Rates have been inching up with the strength in the stock market. A strong stock market means people pull money out of the bond market which creates a weaker bond market, and a weaker bond market means bond yields have to go up to keep demand up in the bond market.
So interest rates have been under pressure thanks to the continued strength in the stock market, which causes people to flee the bond market and take on risk in the stock market. But we have to put this into perspective, rates have only been lower two other times in 220 years (and not by much), once in the 1940s and then again in the 1950’s, that is it. So right now we have lower rates than in the Great Depression, we have lower rates than all of the 1800’s, and we have lower rates than in the 1790’s, which is when they first started to record interest rates.
I would say we have pretty stellar interest rates no matter where they land, even if they go up a half percent or one percent from here.
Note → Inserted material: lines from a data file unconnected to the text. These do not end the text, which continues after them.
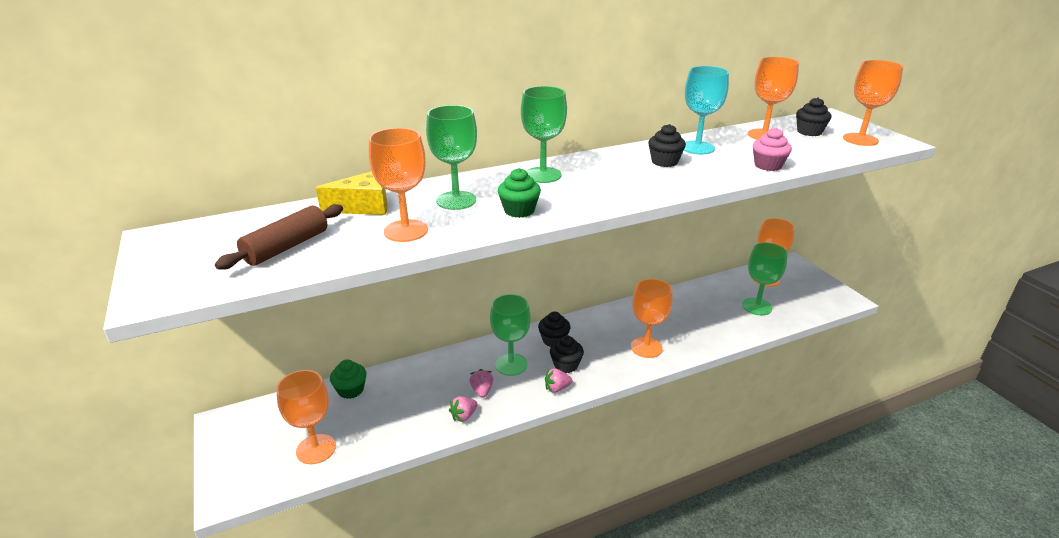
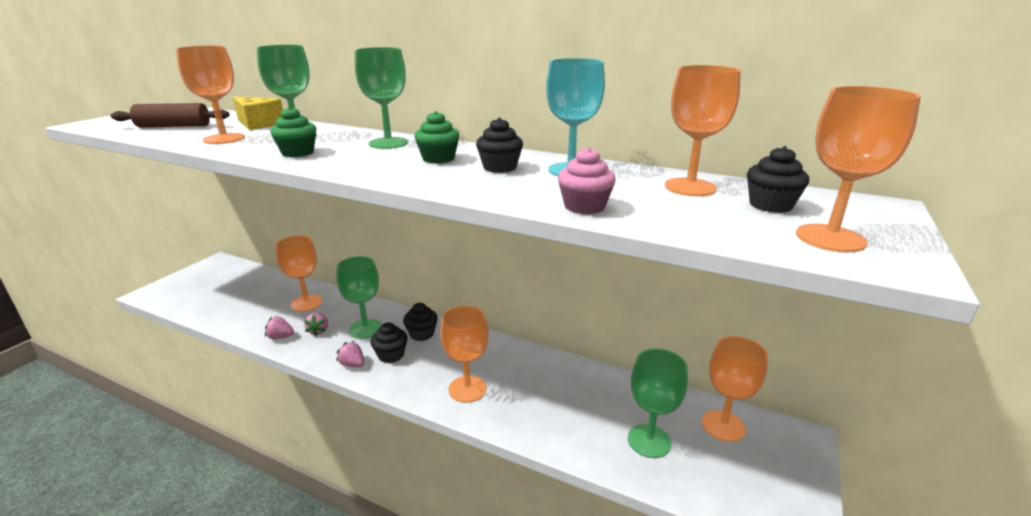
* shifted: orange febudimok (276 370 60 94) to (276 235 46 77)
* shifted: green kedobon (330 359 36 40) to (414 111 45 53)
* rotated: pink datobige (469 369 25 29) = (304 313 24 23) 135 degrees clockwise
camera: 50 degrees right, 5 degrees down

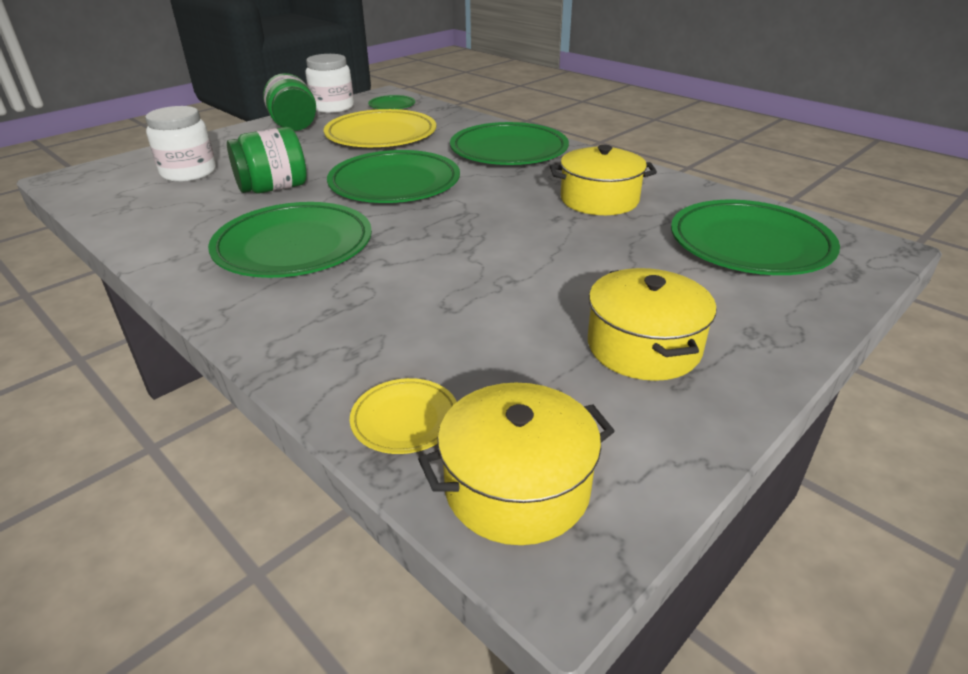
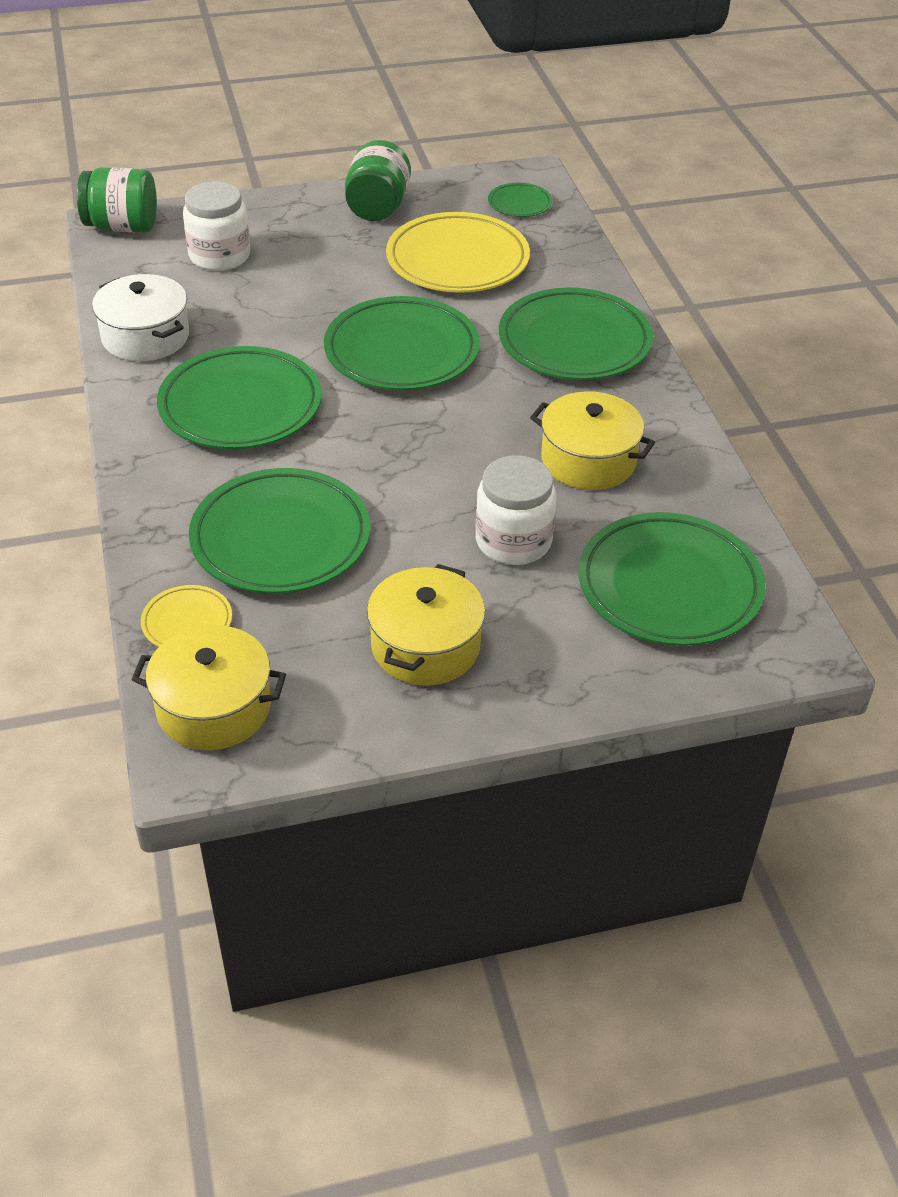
* new: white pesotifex (92 274 97 87)
* new: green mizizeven (189 468 181 126)
* shifted: green midazani (227 127 80 66) to (77 167 80 65)
* shifted: white midazani (305 54 49 59) to (476 455 80 110)
camera: 30 degrees right, 10 degrees up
The median interest rate level in the country over time is in the mid 6’s, so 4.5% or 5% are just fine.
There are of course other variables that affect the bond market and interest rates, the stock market is just one of many. Interest rates are affected by inflation, Federal Reserve policy, currency, economic growth, etc. And, there is no direct correlation between stocks and bonds, you could see the stock market crash, and rates stay flat, rates don’t have to fall if stocks do.
The bottom line is that rates are great at their current level, and even if they go up some more from here.